19/02/2006

Boletim Breve

Suponho que envelhecer seja prestar mais e mais atenção à meteorologia.
Ontem, na minha cidade, estive a ver chover.
Choveu bem.
As pessoas, decapitadas pelas copas negras dos guarda-chuvas, eram só pernas.
Um momento houve em que a precipitação até fazia vapor na calçada.
Tive pena das pombas, obrigadas cedo de mais ao recolher dos beirais, talvez com fome ainda.
Circulei pelas zonas de sombra vaporosa: vapor e rosa.
Fui feliz, quase jovem.



Coimbra, tarde de 19 de Fevereiro de 2006

18/02/2006

Sábado, Fevereiro

Outro dia.
A cidade sobreviveu à chuvada nocturna.
Na saleta, deitado sobre grená, estive até horas pardas a ver se a televisão era ou não capaz de sedar-me.
Não foi.
Seguiu-se uma colecção de três sonhos sem interesse narrativo.
Às sete da manhã, o mundo pôs-se a chiar como uma chaleira.
Levantei-me, dei as costas ao espelho e despenhei-me de amarelas águas.
Decidi não fazer a barba.
Aqueci café na cafeteira azul.
Sentei-me à janela da cozinha e deixei passar.
De repente, estou aqui.
De repente, já não.



Coimbra, manhã de 18 de Fevereiro de 2006

17/02/2006

Hoje em Coimbra

Chuva miudinha.
Pessoas fundidas como velas.
Humidade comercial.
Uma menina com acordeão-miniatura.
O rio vertical à chuva.
As árvores inclinadas como cumprimentos.
Na Rua dos Sapateiros, de manhã, o sol,
apertado alto entre prédios,
parecia um chuveiro de ouro.
No Montepio, o homem de cabeleira grande recolhendo moedas.
A estátua escrutinando pombas, recenseada de cocó columbino.
Desci a Ferreira Borges, o coração um pouco apertado na caixa.

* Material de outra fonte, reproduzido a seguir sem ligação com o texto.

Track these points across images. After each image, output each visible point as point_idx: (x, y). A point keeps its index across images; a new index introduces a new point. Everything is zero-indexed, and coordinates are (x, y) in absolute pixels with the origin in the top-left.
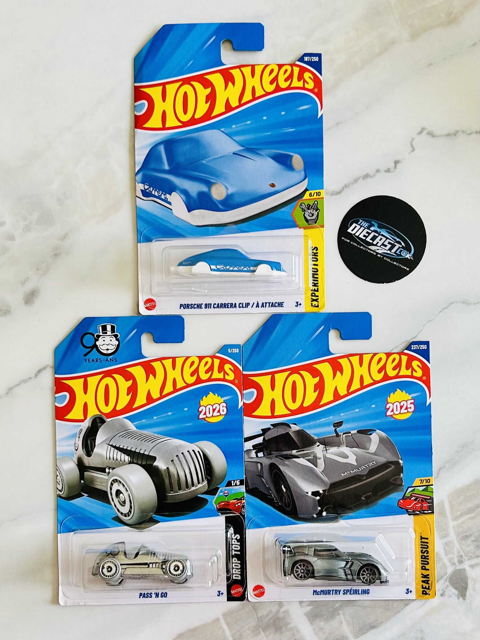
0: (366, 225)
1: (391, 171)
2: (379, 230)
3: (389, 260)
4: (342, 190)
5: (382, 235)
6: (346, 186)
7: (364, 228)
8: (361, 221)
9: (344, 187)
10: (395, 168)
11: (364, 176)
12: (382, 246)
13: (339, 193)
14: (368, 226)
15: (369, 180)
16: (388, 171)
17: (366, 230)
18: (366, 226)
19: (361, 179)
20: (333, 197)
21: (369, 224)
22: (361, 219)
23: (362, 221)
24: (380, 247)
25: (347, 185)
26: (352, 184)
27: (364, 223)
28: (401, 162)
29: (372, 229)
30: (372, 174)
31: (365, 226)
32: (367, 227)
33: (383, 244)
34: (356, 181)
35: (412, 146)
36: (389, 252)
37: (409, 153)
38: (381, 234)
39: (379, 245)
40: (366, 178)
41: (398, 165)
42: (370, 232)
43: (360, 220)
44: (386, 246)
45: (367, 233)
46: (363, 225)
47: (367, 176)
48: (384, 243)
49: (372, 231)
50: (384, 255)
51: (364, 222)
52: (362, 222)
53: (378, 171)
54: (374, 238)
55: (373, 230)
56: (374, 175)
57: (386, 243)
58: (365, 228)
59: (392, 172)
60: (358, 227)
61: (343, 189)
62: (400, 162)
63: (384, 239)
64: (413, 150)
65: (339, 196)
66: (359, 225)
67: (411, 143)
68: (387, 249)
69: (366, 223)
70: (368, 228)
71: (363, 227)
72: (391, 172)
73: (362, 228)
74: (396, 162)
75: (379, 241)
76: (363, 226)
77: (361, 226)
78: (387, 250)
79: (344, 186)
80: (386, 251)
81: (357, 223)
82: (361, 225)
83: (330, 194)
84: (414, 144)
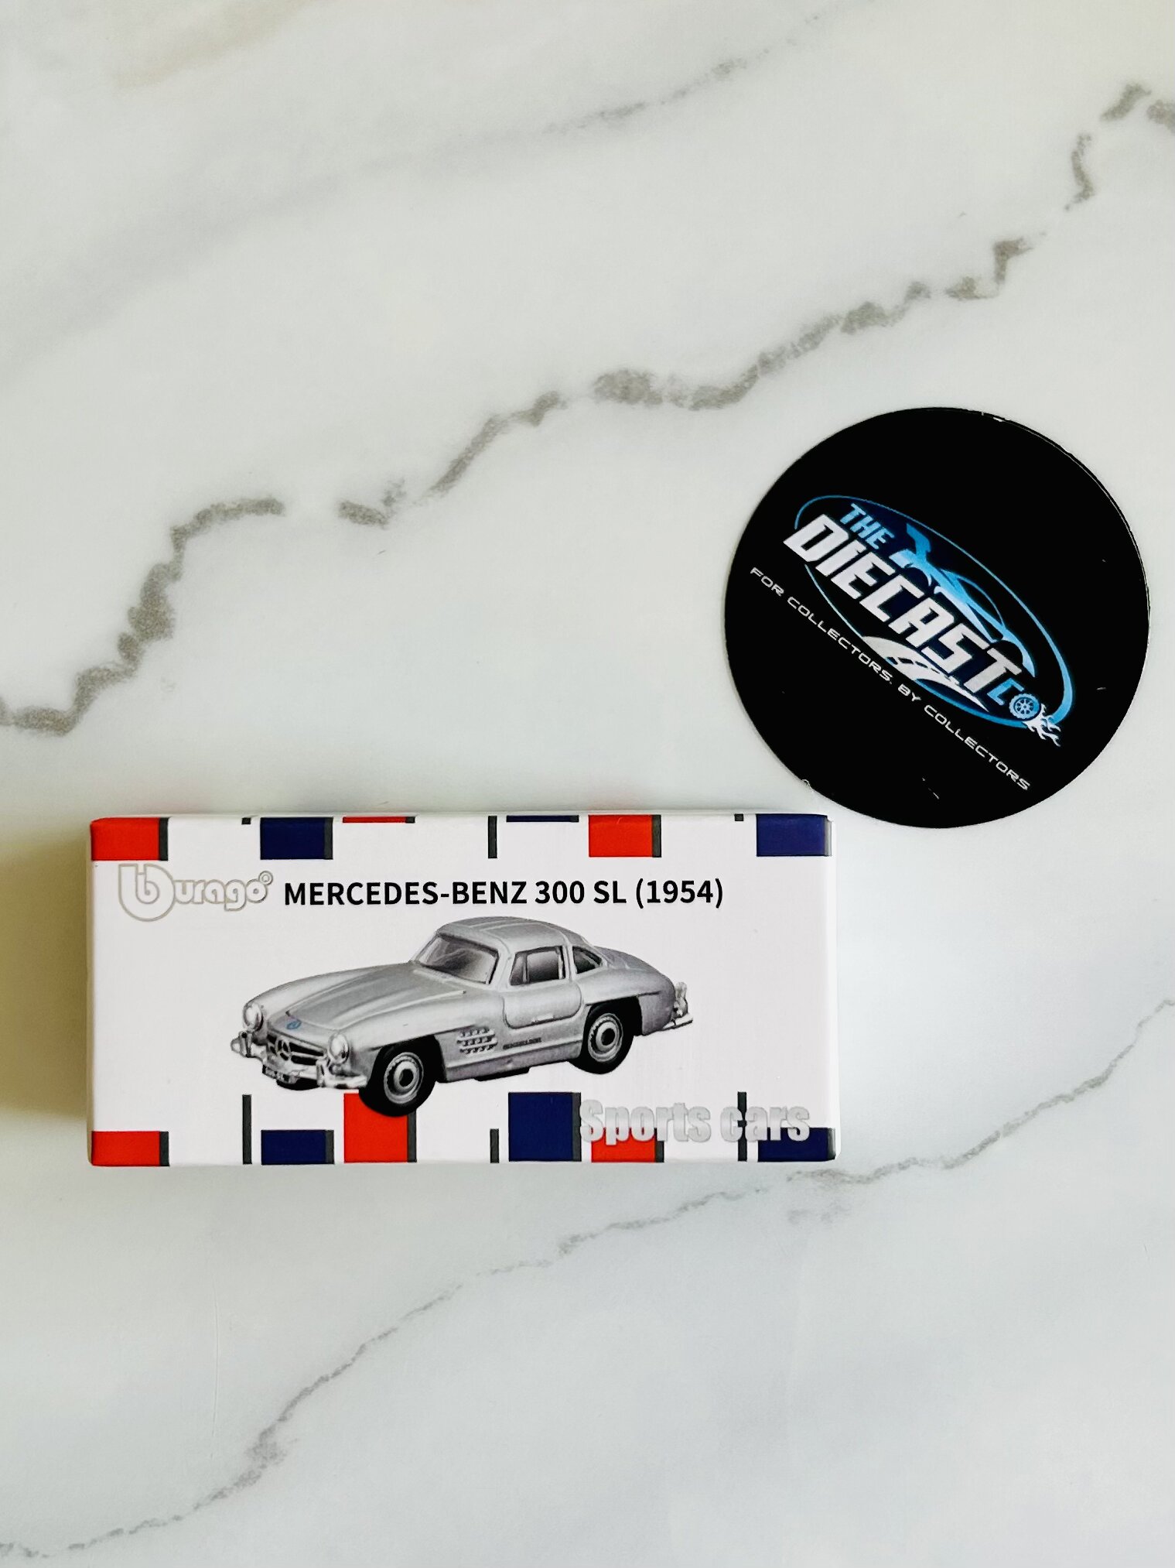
0: (879, 536)
1: (975, 292)
2: (930, 572)
3: (946, 723)
4: (746, 381)
5: (941, 600)
6: (767, 364)
7: (862, 548)
8: (858, 510)
9: (754, 369)
10: (1000, 276)
11: (851, 313)
12: (927, 651)
13: (730, 395)
14: (884, 541)
15: (874, 335)
16: (965, 290)
17: (872, 559)
18: (878, 542)
19: (835, 332)
20: (706, 415)
21: (892, 536)
22: (857, 503)
23: (864, 513)
24: (919, 650)
25: (771, 357)
26: (797, 354)
27: (869, 524)
28: (1030, 248)
29: (902, 558)
30: (887, 304)
31: (871, 541)
32: (876, 547)
33: (935, 643)
34: (813, 337)
35: (1080, 174)
36: (953, 683)
37: (1067, 208)
38: (937, 590)
39: (915, 639)
40: (863, 324)
41: (1014, 265)
42: (889, 570)
43: (853, 505)
44: (945, 652)
45: (875, 572)
46: (862, 529)
47: (864, 317)
48: (941, 639)
49: (899, 571)
50: (927, 691)
51: (869, 519)
52: (860, 518)
53: (917, 291)
54: (900, 604)
55: (903, 566)
56: (901, 312)
57: (950, 640)
58: (869, 549)
59: (985, 297)
60: (839, 535)
61: (752, 377)
62: (1019, 247)
63: (945, 618)
64: (1085, 189)
65: (730, 411)
66: (847, 527)
67: (1076, 156)
68: (949, 671)
69: (877, 525)
70: (885, 552)
71: (863, 541)
72: (977, 297)
73: (857, 547)
74: (1006, 251)
75: (919, 624)
76: (862, 535)
77: (853, 537)
78: (948, 675)
79: (754, 361)
80: (940, 679)
81: (836, 517)
82: (855, 528)
83: (689, 402)
84: (1093, 162)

Coimbra, 17 de Fevereiro de 2006

08/02/2006

Fábula

Conhece-te nos teus dias e reconhece-te nas tuas noites - disse o Pássaro.
Sim - respondeu a Minhoca.



Coimbra, noite de 8 de Fevereiro de 2005

01/02/2006

Olaria

Uma olaria de sangue - o coração.
As mãos sujas de coração.
As mãos encarnadas escrevendo apelos.
Muitas cartas - um só apelo de barro:
I wish not to die, I wish not to live.